The Menangle visit of the Duke and Duchess of York was widely reported in the Australian press. The themes of the stories revolved around the Englishness of the Menangle countryside and the Royals taking a well-earned rest from their hectic tour.
The Brisbane Courier ran a story under the headline, ‘Like Home, Beauty of Camden Park, Royal Party’s Quiet Weekend’. Readers were assured by the newspaper that the Royals had had a good time and stated:
The Duke and Duchess of York were both delighted with the loveliness of their week end at Camden Park… While the Duke went riding across country with the rain beating exhilaratingly in his face, and filled in a little spare time with a tennis racket on the soaked court at Gilbulla, the Duchess went driving with Miss Onslow in a sulky turnout. Both were delightfully surprised with the sylvan beauty of the surrounding, the Duchess being enraptured by an unattended stroll through the grounds along the Nepean River, which flows through the whole length of Camden Park Estate on which are great coppices of gnarled old English trees.
The Melbourne Argus reported that the Duke and Duchess had a ‘restful weekend’ at the ‘beautiful country estate of the Macarthur Onslow family’. The Duchess ‘walked unattended in the old gardens under English oaks and elms’.
The Launceston Examiner in Tasmania ran a story with the heading ‘A Happy Week End, Royals Guest in Country’ and assured its readers that the Duke and Duchess enjoyed the English style countryside of Camden Park, Menangle and the Nepean River. The Examiner went on that the Royals walked ‘beneath these spreading boughs’ of ‘gnarled old English trees, with ‘the rain pattering overhead, and the river providing an obligato to Nature’s music’. 

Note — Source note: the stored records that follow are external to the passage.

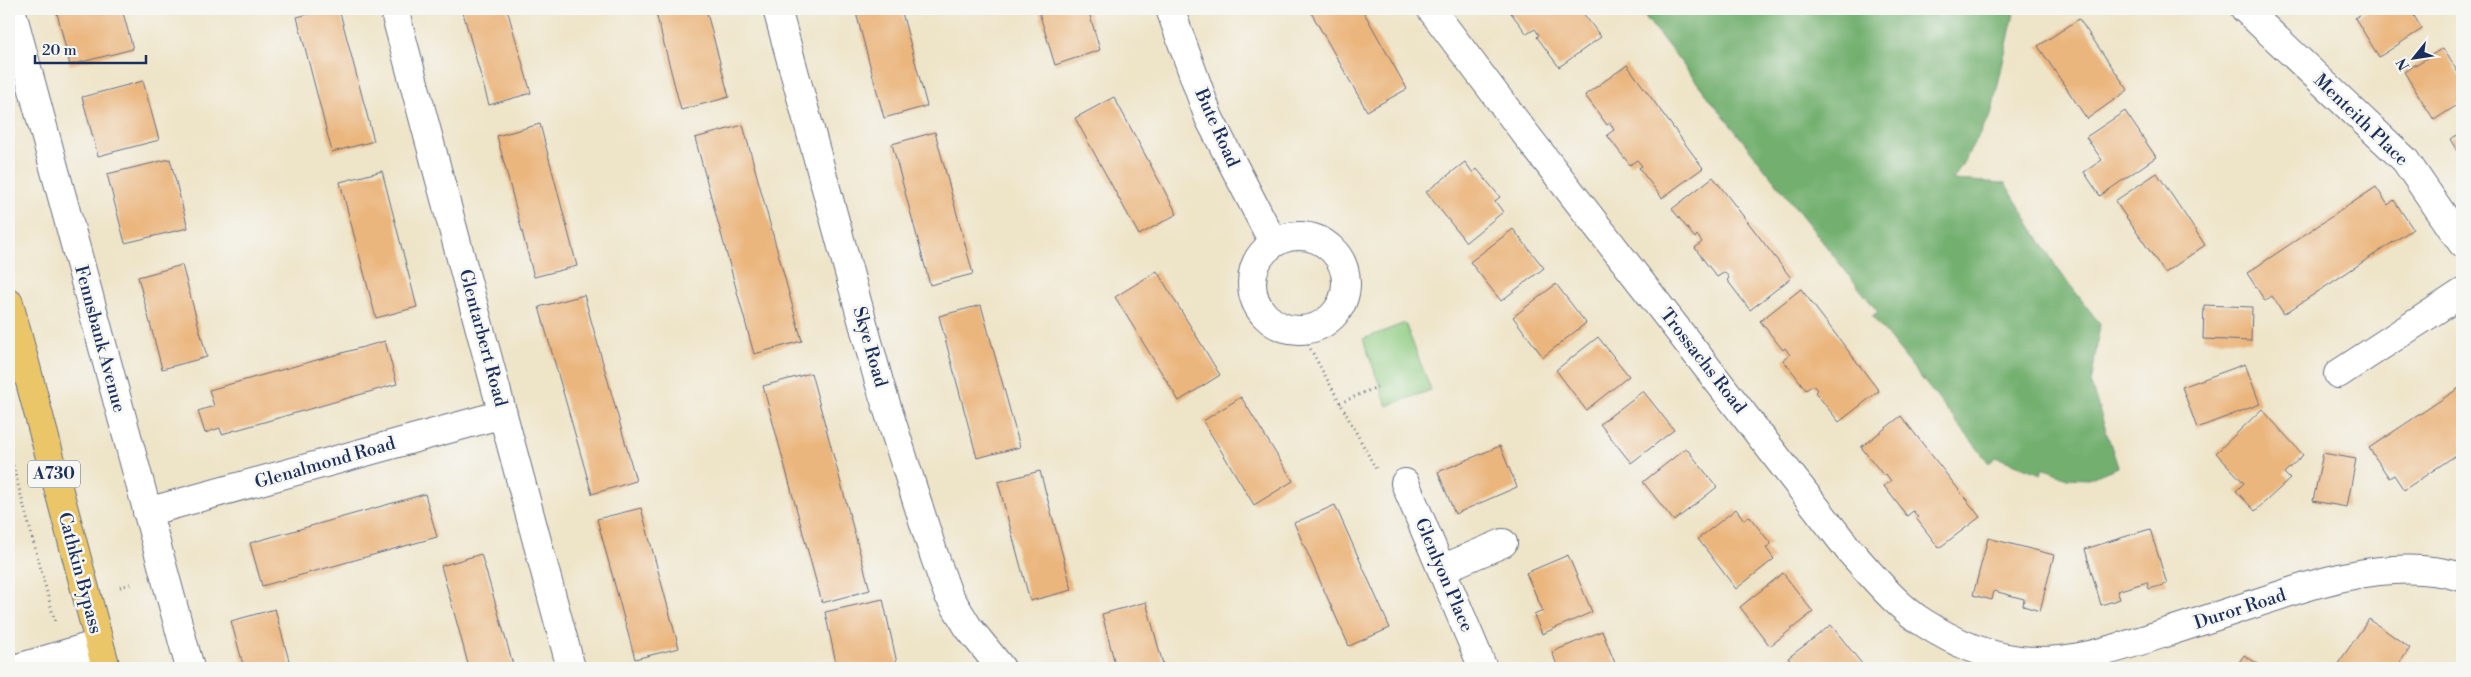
<svg xmlns="http://www.w3.org/2000/svg" width="2471" height="677" font-family="'Libre Bodoni',serif">
<rect width="100%" height="100%" fill="#f6f6f2"/>
<filter id="ink" filterUnits="userSpaceOnUse"><feTurbulence type="fractalNoise" baseFrequency=".02" numOctaves="2"/><feDisplacementMap in="SourceGraphic" scale="10" xChannelSelector="R" yChannelSelector="G"/><feConvolveMatrix kernelMatrix="1 2 1 2 8 2 1 2 1" color-interpolation-filters="sRGB"/></filter>
<filter id="wash" filterUnits="userSpaceOnUse"><feTurbulence type="fractalNoise" baseFrequency=".0096" numOctaves="4" result="noise"/><feDisplacementMap in="SourceGraphic" scale="20" xChannelSelector="R" yChannelSelector="G"/><feGaussianBlur stdDeviation="1.12" result="paint"/><feColorMatrix in="noise" values="0 0 0 0 0 0 0 0 0 0 0 0 0 0 0 0 0 1.4 0 .05"/><feComposite in="paint" operator="in"/></filter>
<g filter="url(#wash)">
<rect width="100%" height="100%" fill="#eee4c8"/>
<path fill="#8fcc82" stroke="#557e70" d="M1405,323L1431,390L1387,406L1363,339Z"/>
<path fill="#73b070" stroke="#477067" d="M1639,9H2015L1991,115L1953,180L2005,183L2057,268L2100,324L2091,385L2118,467L2088,479L2067,478L2043,468L2041,474L1996,457L1989,463L1872,316L1878,312Z"/>
<g id="blocks">
<path fill="#ebb67e" d="M56,9H122L133,49L70,65Z
M328,9H339L374,141L332,152L297,17Z
M462,9H507L531,93L489,105Z
M655,9H706L729,97L681,110Z
M855,9H901L927,106L884,118Z
M1038,9H1088L1100,50L1055,65Z
M1309,9H1362L1407,89L1367,111Z
M1508,9H1580L1601,37L1559,67L1537,37L1539,35L1535,29L1527,34Z
M2369,9H2410L2422,29L2379,57L2355,18Z
M2079,19L2128,90L2087,119L2038,46Z
M2443,48L2462,79V102L2434,120L2404,72Z
M1627,65L1703,168L1662,198L1639,168L1642,166L1637,160L1630,165L1619,151L1607,135L1614,130L1610,123L1607,125L1585,95Z
M143,81L159,140L98,156L82,97Z
M1114,97L1177,214L1139,235L1075,118Z
M2125,111L2156,157L2100,196L2084,172L2102,160L2086,137Z
M540,124L577,266L534,277L497,136Z
M743,125L802,341L754,354L695,138Z
M935,132L973,274L930,285L892,144Z
M2462,132V159L2450,139Z
M170,159L188,228L125,243L107,174Z
M1465,162L1473,173L1477,169L1500,197L1495,201L1503,212L1466,242L1426,192Z
M382,171L417,307L376,318L340,182Z
M2157,173L2205,245L2165,273L2115,201Z
M1713,177L1791,278L1750,310L1727,280L1729,278L1725,272L1717,277L1706,263L1695,248L1702,242L1697,235L1695,238L1672,209Z
M2376,187L2388,205L2394,200L2413,229L2284,314L2272,296L2265,301L2247,273Z
M1513,229L1544,268L1501,301L1470,262Z
M182,265L207,357L162,369L138,277Z
M1157,271L1220,375L1179,401L1115,297Z
M1556,284L1586,323L1543,357L1513,317Z
M1801,289L1879,391L1839,422L1815,392L1817,390L1813,385L1806,390L1795,375L1783,360L1790,355L1785,348L1783,350L1760,321Z
M584,295L636,481L592,494L539,307Z
M981,305L1020,447L977,458L939,316Z
M2204,305L2252,307L2251,341L2203,339Z
M1598,337L1629,376L1586,410L1556,370Z
M385,341L397,384L222,434L220,428L205,433L198,411L214,406L209,390Z
M2245,364L2260,404L2197,428L2182,387Z
M811,373L870,590L822,603L763,386Z
M2462,386V451L2404,490L2394,475L2389,478L2369,448Z
M1643,391L1674,430L1631,463L1600,424Z
M1241,397L1293,481L1254,505L1203,421Z
M2262,409L2303,455L2284,473L2290,479L2255,511L2236,491L2244,483L2216,453Z
M1901,416L1980,517L1939,548L1916,518L1918,517L1913,511L1907,516L1884,486L1891,481L1886,474L1884,476L1861,447Z
M1500,446L1517,487L1455,514L1438,472Z
M1686,448L1717,487L1674,521L1643,482Z
M2323,453L2356,459L2347,507L2313,501Z
M1040,471L1072,590L1030,601L998,482Z
M425,494L437,537L262,586L250,543Z
M1335,505L1390,628L1349,646L1294,523Z
M641,508L679,648L635,659L597,519Z
M1736,509L1744,520L1749,516L1771,544L1766,548L1774,559L1736,589L1698,539Z
M2150,529L2167,584L2149,589L2147,582L2117,591L2120,599L2101,605L2085,549Z
M1988,538L2054,555L2040,611L2023,606L2024,599L1994,591L1992,600L1973,595Z
M481,554L491,588L514,668H469L460,634L441,566Z
M1568,555L1592,612L1542,634L1534,615L1543,611L1526,573Z
M1783,573L1813,612L1770,646L1740,607Z
M883,599L898,668H837L825,612Z
M1146,602L1164,668H1116L1102,614Z
M275,609L291,668H244L231,621Z
M2369,619L2410,648L2396,668H2335Z
M1831,625L1862,664L1856,668H1796L1788,658Z
M1602,631L1617,668H1558L1552,652Z
M2244,655L2264,668H2235Z"/>
</g>
</g>
<g filter="url(#ink)">
<use href="#blocks" fill-opacity="0" stroke="#656e83" stroke-width="1"/>
<g fill="none" stroke-linecap="round" stroke-linejoin="round">
<defs>
<path id="street" d="M11,9L190,668
M394,9L571,668
M777,9L879,382L934,555L948,594L968,627L1001,668
M1170,9L1209,118L1273,242
M1431,9L1517,123L1849,550C1872,575 1895,605 1924,623C1952,641 1985,656 2019,660C2072,666 2127,645 2177,629C2217,616 2256,603 2296,590C2349,573 2408,561 2462,577
M2245,9L2405,160L2462,243
M1252 283a47 47 0 1 1 94 0a47 47 0 1 1-94 0Z
M2338,374L2462,293
M1405,483L1483,668
M147,512L503,414
M1442,569L1503,543
M18,668L99,644"/>
<path id="primary" d="M9,303L106,668"/>
</defs>
<use href="#street" stroke="#656e83" stroke-width="30"/>
<use href="#primary" stroke="#656e83" stroke-width="30"/>
<path stroke="#656e83" stroke-width="3" stroke-dasharray="1 4" stroke-linecap="butt" d="M1304,330L1310,348L1376,469
M1340,403L1377,387
M9,451L55,622
M120,587L134,583"/>
<use href="#street" stroke="#fff" stroke-width="28"/>
<use href="#primary" stroke="#ebc669" stroke-width="28"/>
</g>
</g>
<g text-anchor="middle" dominant-baseline="central" stroke-width="5" stroke-linejoin="round" paint-order="stroke">
<rect fill="#f6f6f2" stroke="#5d6b8a" stroke-width="1" x="28" y="460.5" width="52" height="27" rx="4"/>
<g font-size="16" font-weight="bold" fill="#1b2f5e">
<text x="54" y="474">A730</text>
</g>
<g font-size="18" fill="#1b2f5e" stroke="#f6f6f2">
<text transform="translate(2361 120) rotate(44)">Menteith Place</text>
<text transform="translate(1217 128) rotate(66)">Bute Road</text>
<text transform="translate(483 338) rotate(75)">Glentarbert Road</text>
<text transform="translate(100 339) rotate(75)">Fennsbank Avenue</text>
<text transform="translate(870 347) rotate(74)">Skye Road</text>
<text transform="translate(1703 361) rotate(52)">Trossachs Road</text>
<text transform="translate(325 463) rotate(-16)">Glenalmond Road</text>
<text transform="translate(80 573) rotate(75)">Cathkin Bypass</text>
<text transform="translate(1444 575) rotate(67)">Glenlyon Place</text>
<text transform="translate(2240 609) rotate(-18)">Duror Road</text>
</g>
</g>
<rect width="2471" height="677" fill="none" stroke="#f6f6f2" stroke-width="30"/>
<g transform="translate(2414 58) rotate(240)" stroke="#f6f6f2" stroke-width="4" paint-order="stroke">
<path d="M0-4L9 19L0 12L-9 19Z" fill="#1b2f5e"/>
<text y="-8" font-size="14" font-weight="bold" text-anchor="middle" fill="#1b2f5e">N</text>
</g>
<path d="M35 55v8h111v-8" fill="none" stroke="#1b2f5e" stroke-width="2.5"/>
<text x="42" y="55" font-size="15" fill="#1b2f5e" stroke="#f6f6f2" stroke-width="4" paint-order="stroke">20 m</text>
</svg>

There were similar reports in the newspaper across the country. In Queensland the Warwick Daily News ran the headline ‘Royal Couple Spend Quiet Weekend’ while the Rockhampton Morning Bulletin ran the story under a banner headline ‘Royal Visitors Quiet Weekend’.
The Hobart Mercery ran a story under the heading ‘The Royal Tour Week-end in Country Free from Engagements, Delightful Time Spent’ and assured readers:
The Duke and Duchess were both delighted with the loveliness of their week-end at Camden-park and Menangle – a respite from official engagements that was so deliciously free that even the intermittent rain that fell did not disturb the enthusiasm of the Royal visitors.
In the west Perth’s West Australian reported that the Duke and Duchess ‘were delightfully surprised with the sylvan beauty of the surroundings’ in a story titled ‘The Royal Visitors. Week-End In Country. Respite from Engagements.’
The Camden News placed an article about the royal visit on the front page in the middle its story that reported on the 1927 Camden Show. Perhaps illustrating centrality of the royal drop-in to whole show event. On the other hand down at Picton the Picton Post placed the report of the royal visit on page two at the end of a story about the Camden Show. The snub was just a reflection of the parochialism of both Camden and Picton and the long term rivalry between both communities. The accusation was that the Camden community thought that they were better than Picton. More to the point this snobbishness was more of reflection of the omnipotence of the Macarthurs of Camden Park in the whole district and the colonial history of New South Wales in general.